Quelques notes peu rédigées (parce que j'ai la flemme et c'est tout) au sujet de Melancholia.
• La mère boomeuse jouée par Charlotte Rampling, qui affirme au cours de son discours, censé être bienveillant, sa haine du mariage, en humiliant, rabrouant, démolissant ses gosses au passage. Je n'ai jamais vu ça dans aucun autre film : cette haine de la vie chez ceux-là mêmes qui nous ont conçus. Cette haine de tout engagement et donc toute contrainte, ce haine des traditions et de tout ce qui rythme la vie humaine depuis la nuit des temps, cette haine de tout ce qui est sans doute un peu kitsch, un peu ridicule, mais qui consiste à nier la misère fondamentale dans laquelle nous nous trouvons. Les boomers sont à la fois de grands enfants, et des contempteurs glaciaux, démoniaques, de la vie humaine et de ses réalités. De grands enfants et des vieillards impitoyables à la fois. Ils sont la mort et rien ne sera possible avant que le dernier d'entre eux n'ait expiré. Cette libération n'arrive pas, ceci dit, dans le film ; c'est bel et bien la mort qui gagne.

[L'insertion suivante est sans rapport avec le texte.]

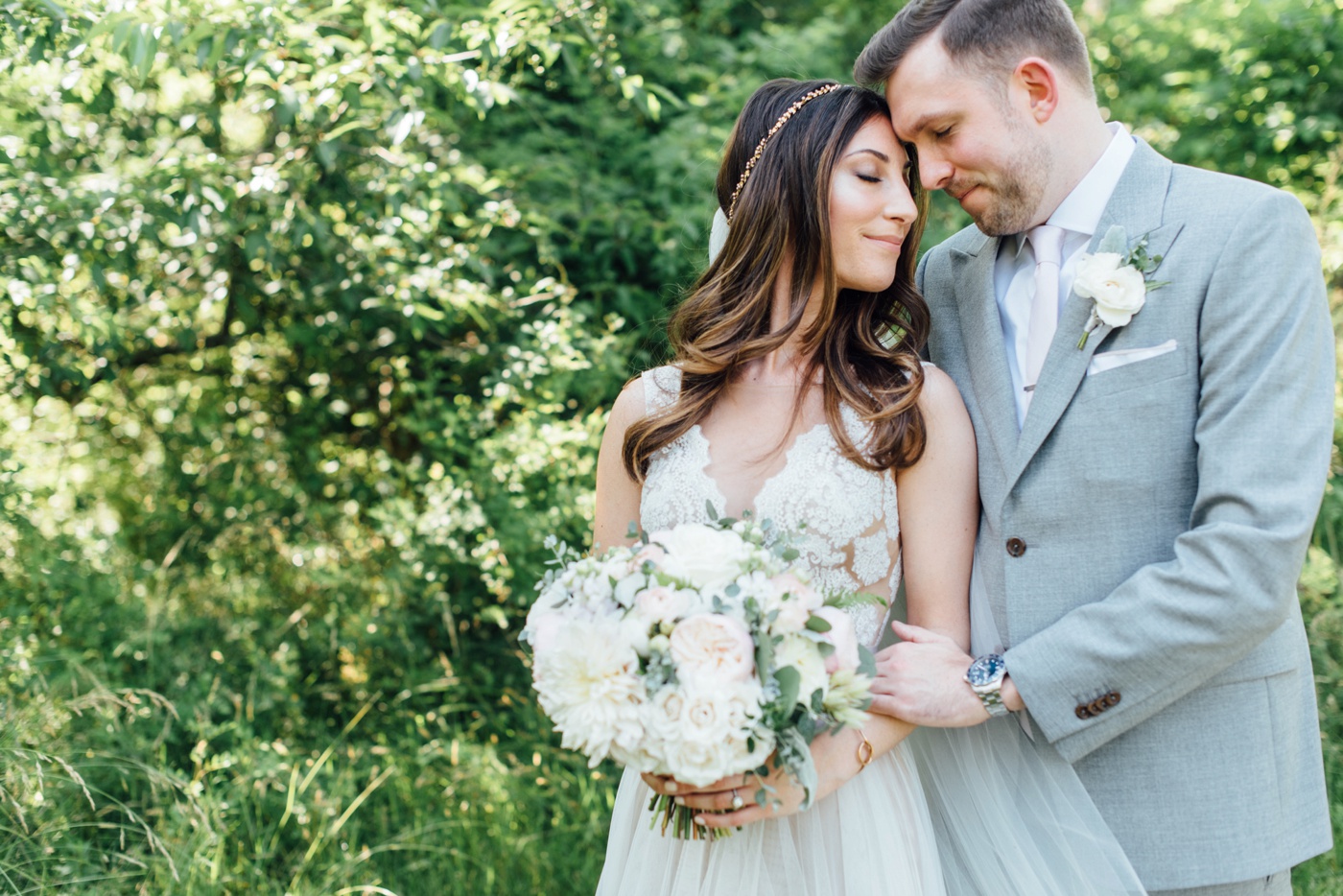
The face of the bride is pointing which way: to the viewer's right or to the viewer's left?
to the viewer's right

• Le personnage joué par Kirsten Dunst me fait penser à F... dans le genre "fille pas fiable" – je dis bien fille et pas femme ; ces spécimens-là ne deviennent jamais des femmes, elles restent à jamais des filles, dans tous les sens du terme : des petites filles et des putains. Fille pas fiable, donc, dont les humeurs extrêmes et changeantes, dont l'irrationalité totale menace toute normalité, toute vie stable, tout projet. Et le mari, brave con, qui attend, attend, attend qu'elle veuille bien lui adresser un regard. Et qui sait dès le début, au fond de lui, qu'il espère pour rien et que tout va lamentablement échouer, qu'il est un dindon de la farce consentant. J'ai été cet homme-là.

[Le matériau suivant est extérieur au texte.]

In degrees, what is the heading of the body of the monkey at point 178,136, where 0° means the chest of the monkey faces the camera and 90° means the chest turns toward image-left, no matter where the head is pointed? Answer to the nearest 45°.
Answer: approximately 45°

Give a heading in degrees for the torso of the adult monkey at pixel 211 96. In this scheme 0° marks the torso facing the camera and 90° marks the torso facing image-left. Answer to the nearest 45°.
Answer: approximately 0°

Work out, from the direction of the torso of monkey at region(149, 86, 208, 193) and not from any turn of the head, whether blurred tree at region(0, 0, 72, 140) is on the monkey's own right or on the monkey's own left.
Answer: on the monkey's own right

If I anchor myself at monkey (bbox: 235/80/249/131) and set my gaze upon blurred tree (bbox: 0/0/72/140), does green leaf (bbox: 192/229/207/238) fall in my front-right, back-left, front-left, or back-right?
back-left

• L'incapacité complète à être heureuse de Justine (Kirsten Dunst). L'incapacité à faire semblant, à faire des efforts, et à retenir un tant soit peu les gens autour de soi. Je la comprends et l'ai connue aussi. Et cette paralysie lors des ruptures, qui semble être de la froideur alors qu'elle n'est qu'une pétrification d'horreur, en attendant la délivrance ; car si les ruptures sont déchirantes, le néant qui va suivre a un air reposant, attirant, si simple.
• Le spectacle de la saloperie morale bourgeoise / patronale. La violence derrière les sourires, les costumes. Les boîtes à fric, les pays de salauds genre Benelux. Le personnage du patron m'a fait penser immédiatement à ces luxos ou ces belges, je ne sais plus, que j'avais vus à un mariage chic en 2014. Ils dégageaient une puanteur morale insoutenable, une puanteur de fric.

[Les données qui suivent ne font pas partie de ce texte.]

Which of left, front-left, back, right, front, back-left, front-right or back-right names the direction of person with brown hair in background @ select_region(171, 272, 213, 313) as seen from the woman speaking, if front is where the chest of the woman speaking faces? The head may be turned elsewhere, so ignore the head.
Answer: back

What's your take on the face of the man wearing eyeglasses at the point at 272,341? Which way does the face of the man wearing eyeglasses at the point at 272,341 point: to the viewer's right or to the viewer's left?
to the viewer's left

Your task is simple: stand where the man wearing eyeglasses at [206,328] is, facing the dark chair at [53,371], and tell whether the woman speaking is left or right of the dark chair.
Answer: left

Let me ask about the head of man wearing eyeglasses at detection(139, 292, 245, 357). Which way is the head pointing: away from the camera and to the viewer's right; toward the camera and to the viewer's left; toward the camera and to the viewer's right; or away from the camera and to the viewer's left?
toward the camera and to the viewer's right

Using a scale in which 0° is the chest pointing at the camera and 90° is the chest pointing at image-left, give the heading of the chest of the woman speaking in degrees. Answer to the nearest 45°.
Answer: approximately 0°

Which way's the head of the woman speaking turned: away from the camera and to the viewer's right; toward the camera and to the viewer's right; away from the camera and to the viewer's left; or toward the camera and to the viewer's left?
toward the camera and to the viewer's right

• Cette planète qui heurte la Terre constitue la fin la plus stupide, la plus dénuée de sens, la plus sortie de nulle part, et donc la plus terrifiante qui soit, pour l'humanité. Même une apocalypse nucléaire, si absurde soit-elle, reste une consolation dans la mesure où elle est le produit de notre propre comportement, elle est interprétable comme un châtiment collectif, ou le crime d'un fou. La destruction de la Terre par la planète Melancholia n'est pas interprétable.
• Charlotte Gainsbourg, la juive, révoltée par cette fin religieusement absurde d'un point de vue judéo-chrétien ; Dieu n'avait rien annoncé d'aussi terrible. À l'inverse il y a Kirsten Dunst, la païenne, qui prend des bains nue dehors au clair de lune, sur du Wagner, et pour qui cette fin cataclysmique est peut-être religieusement plus acceptable ; les lois de la nature dominent et l'Homme n'est pas le centre de l'univers.
• Mais derrière cette dichotomie (qui n'existe que dans mon interprétation du casting, et peut-être dans les intentions de Lars von Trier) se cache le triomphe, la victoire par hérédité de maman Rampling. "La vie sur Terre est mauvaise" dit, texto ou en substance, je ne sais plus, Justine à sa soeur, pour la convaincre que l'arrivée de Melancholia est une bonne chose. La vie est mauvaise, le mariage et la reproduction sont mauvais, le bonheur est sans objet, l'avortement et l'euthanasie sont bons car la mort est bonne. Les boomers gagnent et le monde finit avec eux.